In any case, if I see that the distribution of the squared differences is not normal, I guess that may be an indication that the error is not random.
Thanks again.
L

4. Nov 19, 2015

### RUber

One other thought, if you think that the measurement error might be proportional to the size, you could also normalize the error term by dividing by the mean measurement.
You would notice this if you plotted the (measured - mean) errors vs. the means. If the plot looks like a cone, you might assume that the error is not independent of the molecule size.

5. Nov 20, 2015

### lavoisier

I tried the method today. The differences (x-xmean) were normally distributed.
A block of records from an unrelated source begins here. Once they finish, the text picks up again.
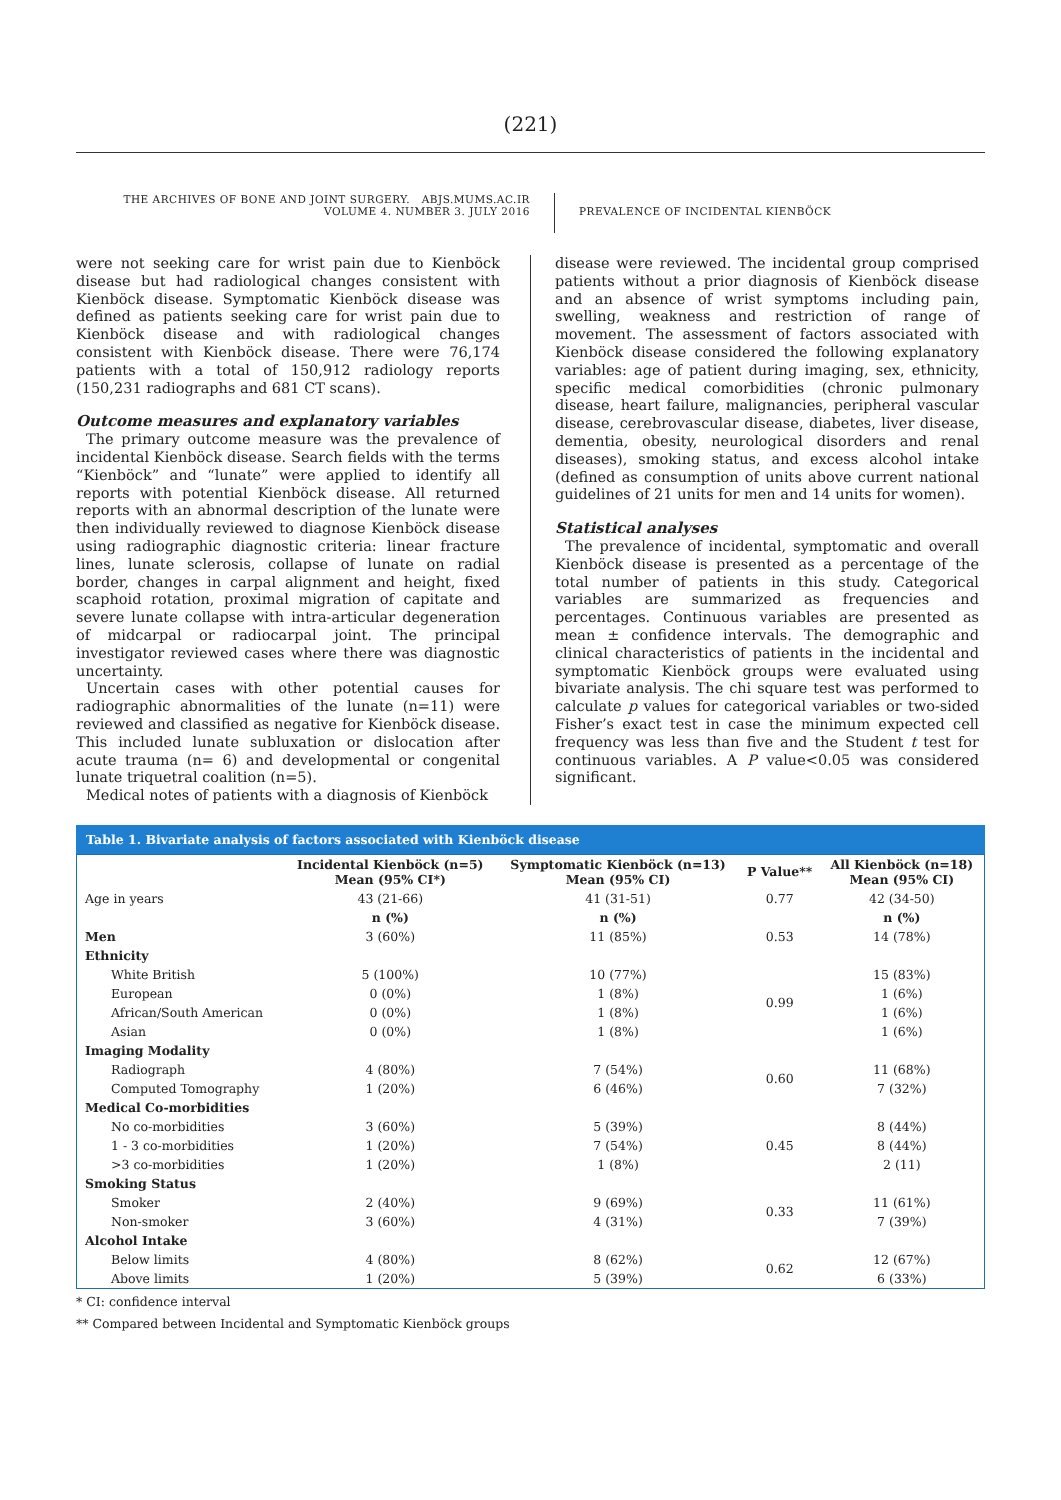(221)
THE ARCHIVES OF BONE AND JOINT SURGERY. ABJS.MUMS.AC.IR
VOLUME 4. NUMBER 3. JULY 2016
PREVALENCE OF INCIDENTAL KIENBÖCK
were not seeking care for wrist pain due to Kienböck disease but had radiological changes consistent with Kienböck disease. Symptomatic Kienböck disease was defined as patients seeking care for wrist pain due to Kienböck disease and with radiological changes consistent with Kienböck disease. There were 76,174 patients with a total of 150,912 radiology reports (150,231 radiographs and 681 CT scans).
Outcome measures and explanatory variables
The primary outcome measure was the prevalence of incidental Kienböck disease. Search fields with the terms “Kienböck” and “lunate” were applied to identify all reports with potential Kienböck disease. All returned reports with an abnormal description of the lunate were then individually reviewed to diagnose Kienböck disease using radiographic diagnostic criteria: linear fracture lines, lunate sclerosis, collapse of lunate on radial border, changes in carpal alignment and height, fixed scaphoid rotation, proximal migration of capitate and severe lunate collapse with intra-articular degeneration of midcarpal or radiocarpal joint. The principal investigator reviewed cases where there was diagnostic uncertainty.
Uncertain cases with other potential causes for radiographic abnormalities of the lunate (n=11) were reviewed and classified as negative for Kienböck disease. This included lunate subluxation or dislocation after acute trauma (n= 6) and developmental or congenital lunate triquetral coalition (n=5).
Medical notes of patients with a diagnosis of Kienböck
disease were reviewed. The incidental group comprised patients without a prior diagnosis of Kienböck disease and an absence of wrist symptoms including pain, swelling, weakness and restriction of range of movement. The assessment of factors associated with Kienböck disease considered the following explanatory variables: age of patient during imaging, sex, ethnicity, specific medical comorbidities (chronic pulmonary disease, heart failure, malignancies, peripheral vascular disease, cerebrovascular disease, diabetes, liver disease, dementia, obesity, neurological disorders and renal diseases), smoking status, and excess alcohol intake (defined as consumption of units above current national guidelines of 21 units for men and 14 units for women).
Statistical analyses
The prevalence of incidental, symptomatic and overall Kienböck disease is presented as a percentage of the total number of patients in this study. Categorical variables are summarized as frequencies and percentages. Continuous variables are presented as mean ± confidence intervals. The demographic and clinical characteristics of patients in the incidental and symptomatic Kienböck groups were evaluated using bivariate analysis. The chi square test was performed to calculate p values for categorical variables or two-sided Fisher’s exact test in case the minimum expected cell frequency was less than five and the Student t test for continuous variables. A P value<0.05 was considered significant.
Table 1. Bivariate analysis of factors associated with Kienböck disease
| | Incidental Kienböck (n=5) Mean (95% CI*) | Symptomatic Kienböck (n=13) Mean (95% CI) | P Value** | All Kienböck (n=18) Mean (95% CI) |
| --- | --- | --- | --- | --- |
| Age in years | 43 (21-66) | 41 (31-51) | 0.77 | 42 (34-50) |
| | n (%) | n (%) | | n (%) |
| Men | 3 (60%) | 11 (85%) | 0.53 | 14 (78%) |
| Ethnicity | | | | |
| White British | 5 (100%) | 10 (77%) | 0.99 | 15 (83%) |
| European | 0 (0%) | 1 (8%) | | 1 (6%) |
| African/South American | 0 (0%) | 1 (8%) | | 1 (6%) |
| Asian | 0 (0%) | 1 (8%) | | 1 (6%) |
| Imaging Modality | | | | |
| Radiograph | 4 (80%) | 7 (54%) | 0.60 | 11 (68%) |
| Computed Tomography | 1 (20%) | 6 (46%) | | 7 (32%) |
| Medical Co-morbidities | | | | |
| No co-morbidities | 3 (60%) | 5 (39%) | 0.45 | 8 (44%) |
| 1 - 3 co-morbidities | 1 (20%) | 7 (54%) | | 8 (44%) |
| >3 co-morbidities | 1 (20%) | 1 (8%) | | 2 (11) |
| Smoking Status | | | | |
| Smoker | 2 (40%) | 9 (69%) | 0.33 | 11 (61%) |
| Non-smoker | 3 (60%) | 4 (31%) | | 7 (39%) |
| Alcohol Intake | | | | |
| Below limits | 4 (80%) | 8 (62%) | 0.62 | 12 (67%) |
| Above limits | 1 (20%) | 5 (39%) | | 6 (33%) |
* CI: confidence interval
** Compared between Incidental and Symptomatic Kienböck groups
I didn't try plotting them vs the means, I read this new post just now.
I adapted the formula a little; in particular, I subtracted from the denominator of Var the number of molecules that were tested only once.
If I left them in, the SD was way too low, because most molecules were indeed tested only once, so each of them contributed 0 to the numerator but 1 to the denominator.
Unless your formula was intended as:

$Var = \frac{\sum_{i=1}^N \sum_{j=1}^{R_i} (x_{ij} - \overline x_i ) ^2 }{\sum_{i=1}^N (R_i - 1)} = \frac{\sum_{i=1}^N \sum_{j=1}^{R_i} (x_{ij} - \overline x_i ) ^2 }{-N+\sum_{i=1}^N R_i }$

I got SD = 0.22, which was not far from the mean of the SD's of the individual repeats.
Great! Tx

6. Nov 20, 2015

### RUber

Yes, sorry...I forgot the parentheses in the denominator. Your sharp analysis kept you from being led astray. Good work.